Blanca Rodríguez G-Guillamón.
Marisa miró apenada a su abuela. La acercó a la ventana del salón y descorrió las cortinas.
–Hace un buen día. ¿Quieres salir conmigo a la terraza?
La mujer no contestó en el momento. Observó el cielo sin nubes y sonrió. No obstante, su respuesta fue negativa.
–¿Quieres ver la televisión?
Negó una vez más con la cabeza y Marisa se rindió. La dejó sola frente al cristal y regresó a su habitación para airearla, cambió las sábanas y recogió la ropa del día anterior. Luego hizo lo propio con el dormitorio de su abuela. Cuando llamaron a la puerta, se disponía a preparar la comida. Era Alberto, su mejor amigo.
–¿Te vienes a la playa? Juan se ha encargado de reunir a los demás.
–No puedo –se apoyó en el marco de la puerta y se cruzó de brazos –. ¿Has olvidado que no soy tan libre como vosotros?
–¿Lo dices por tu abuela?
Marisa asintió con un gesto mudo y le señaló la caja de congelados que tenía en la mano.
–Tengo que hacer la comida. Así que adiós. Pásalo bien por mí.
–No te enfades. Si quieres me quedo a ayudarte. No me importa perderme un día de playa.
–Sí, qué divertido –murmuró con ironía.
Alberto entró en la vivienda y fue directo a la cocina, ante la mirada de resignación de su amiga.
–¿Con qué te ayudo? ¿Me encargo yo de la ensalada?
–No, mi abuela no come ensalada y yo tampoco. Pero Alberto, no tienes por qué quedarte, te lo digo en serio. No me importa si vais a bañaros; lo que pasa es que me gustaría poder ir con vosotros. Es eso, nada más.
El chico asintió y salió de la cocina.
–Voy a saludar a tu abuela.
–No le gustan las visitas.
Él se encogió de hombros mientras desaparecía y Marisa maldijo por lo bajo su mal genio. Se recogió el pelo en una coleta y se puso manos a la obra. Abrió la caja, sacó los palitos de merluza, encendió la freidora, preparó la mesa, conectó la radio y se distrajo hasta tal punto que no se dio cuenta de que Alberto no regresaba. Su madre la llamó para saber cómo iba todo y le avisó de que aquel día no podrían ir a almorzar ninguno de los dos.
–¡Abuela, mamá y papá no vienen hoy! –gritó.
Aunque no esperaba respuesta, le extrañó oír más ruido del habitual. Parecía que se había abierto una ventana, porque las campanillas de la terraza titilaban por la corriente. Marisa cerró la de la cocina y se acercó para comprobar qué pasaba. Cuando llegó, encontró que la silla de ruedas de su abuela estaba vacía. Asustada, porque ella no se levantaba más que para ir al baño, comenzó a llamarla a voces.
–Estamos aquí, Marisa –contestó Alberto desde la terraza.
–¡Alberto! –recordó de repente.
Salió a la terraza y encontró a su abuela cogida del brazo de su amigo y recogiendo flores. Caminaba lentamente por la falta de costumbre, pero con una mirada de felicidad. Alberto le sonrió a su amiga.

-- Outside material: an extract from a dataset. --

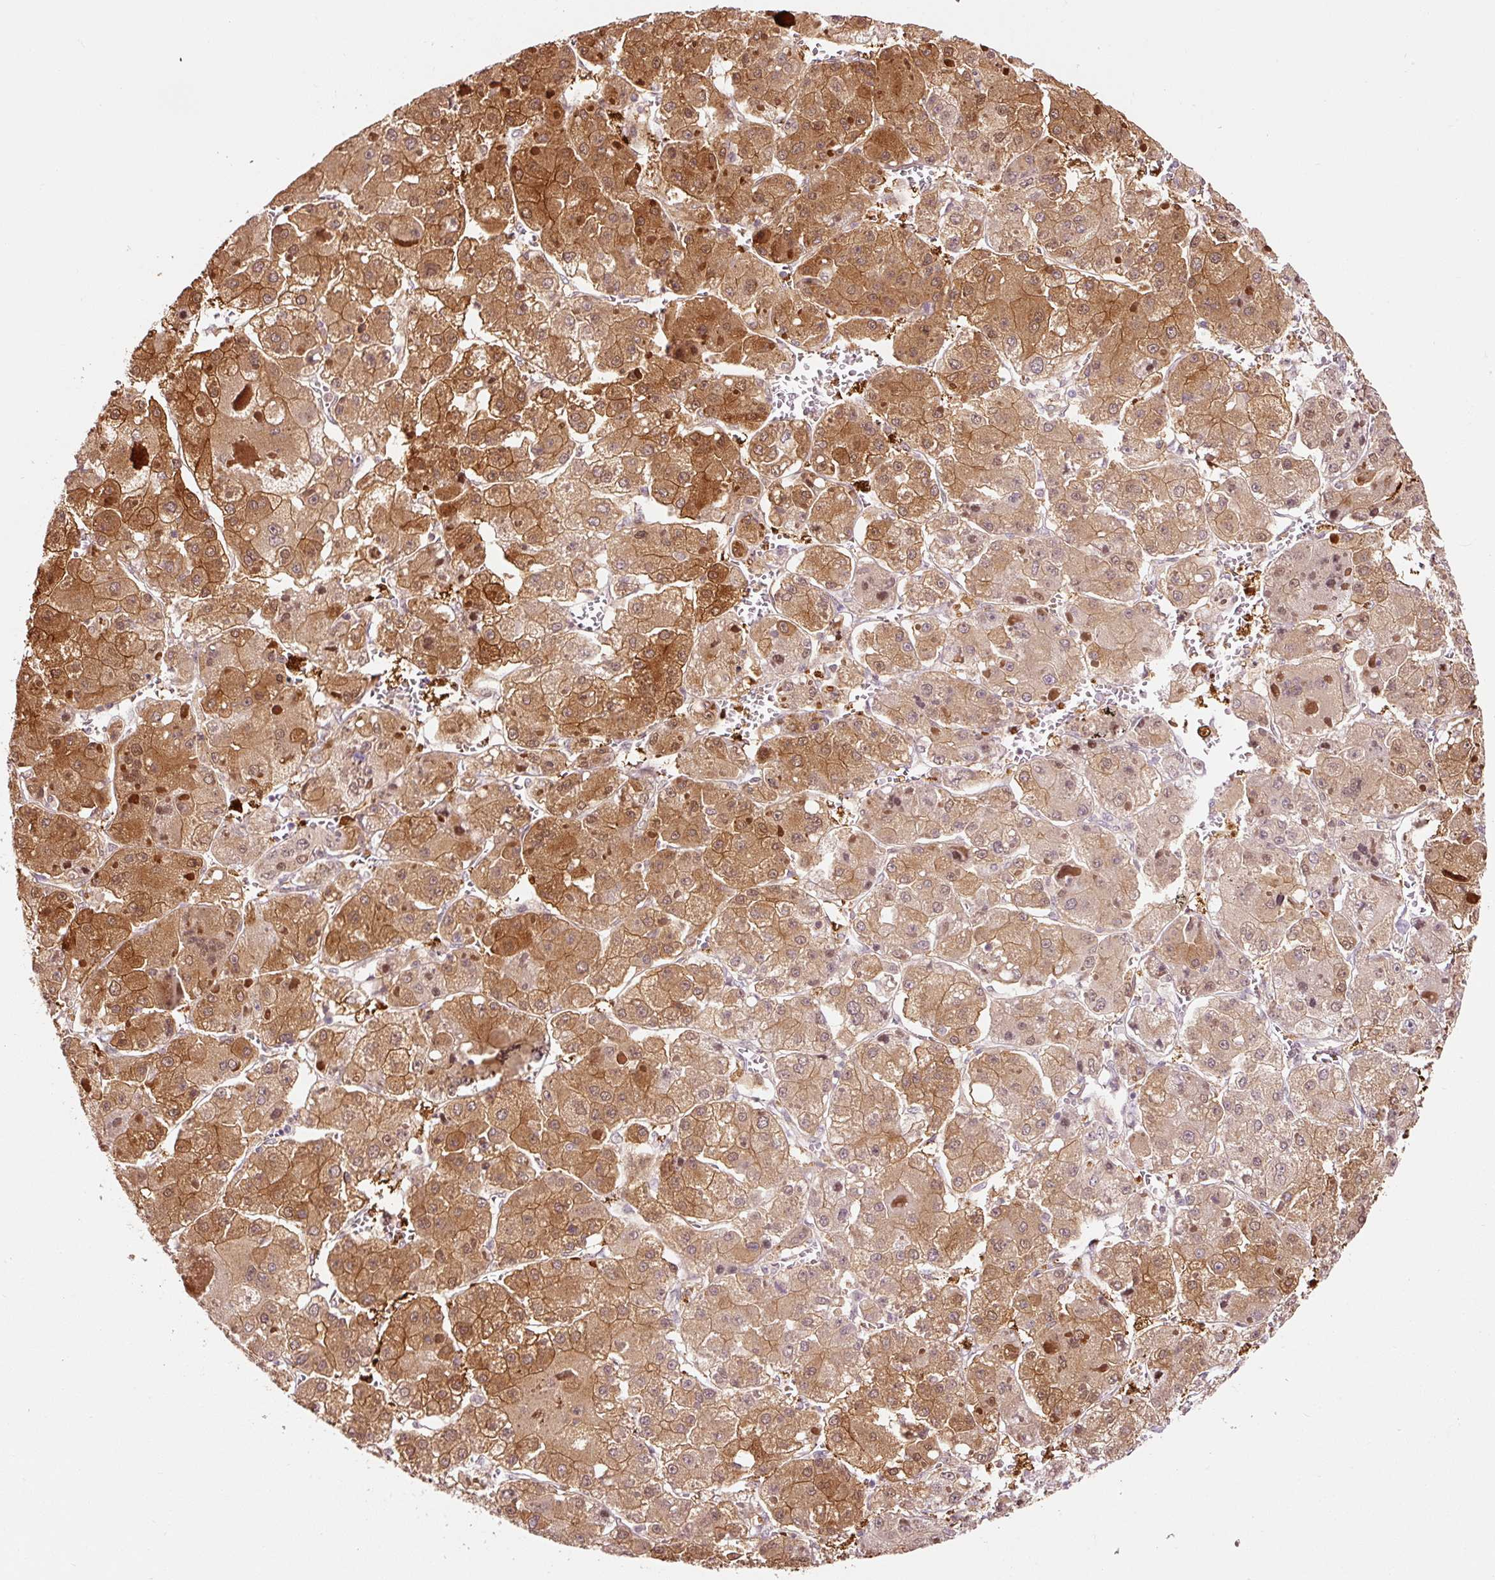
{"staining": {"intensity": "moderate", "quantity": ">75%", "location": "cytoplasmic/membranous,nuclear"}, "tissue": "liver cancer", "cell_type": "Tumor cells", "image_type": "cancer", "snomed": [{"axis": "morphology", "description": "Carcinoma, Hepatocellular, NOS"}, {"axis": "topography", "description": "Liver"}], "caption": "Liver hepatocellular carcinoma stained with a protein marker displays moderate staining in tumor cells.", "gene": "FBXL14", "patient": {"sex": "female", "age": 73}}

–Tienes una abuela encantadora.
–¿Qué haces? Ella nunca se levanta de su silla y, mucho menos, sale a la terraza.
–Ya ves que sí.
Marisa respiró hondo. Volvió a entrar en la casa y, al poco, volvió a aparecer con una bandeja y comida para los tres. Escuchó, mientras lo dejaba todo en la mesa pequeña, cómo Alberto se dirigía a ella con paciencia.
–¿Quiere que nos sentemos a almorzar aquí afuera? Venga, seguro que le gustará. ¿Hacía usted picnic cuando era más joven? Seguro que era una magnífica cocinera.
La anciana asintió, despacio, y se encaminó hacia su nieta. Se sentó en una de las sillas, cogió la cuchara y la hundió en la sopa. Esperó a que los dos jóvenes se sentasen y comenzó. Alberto le dio una caricia a su amiga y le susurró por lo bajo.
–¿Has probado a decirle las cosas con amor?
Marisa observó a su abuela; no recordaba haberla visto tan contenta en mucho tiempo. La besó en la mejilla, sin recordar la última vez que lo había hecho, y se alegró de no haber bajado a la playa con los demás.
–Hoy estás muy guapa, abuela –le confesó al oído.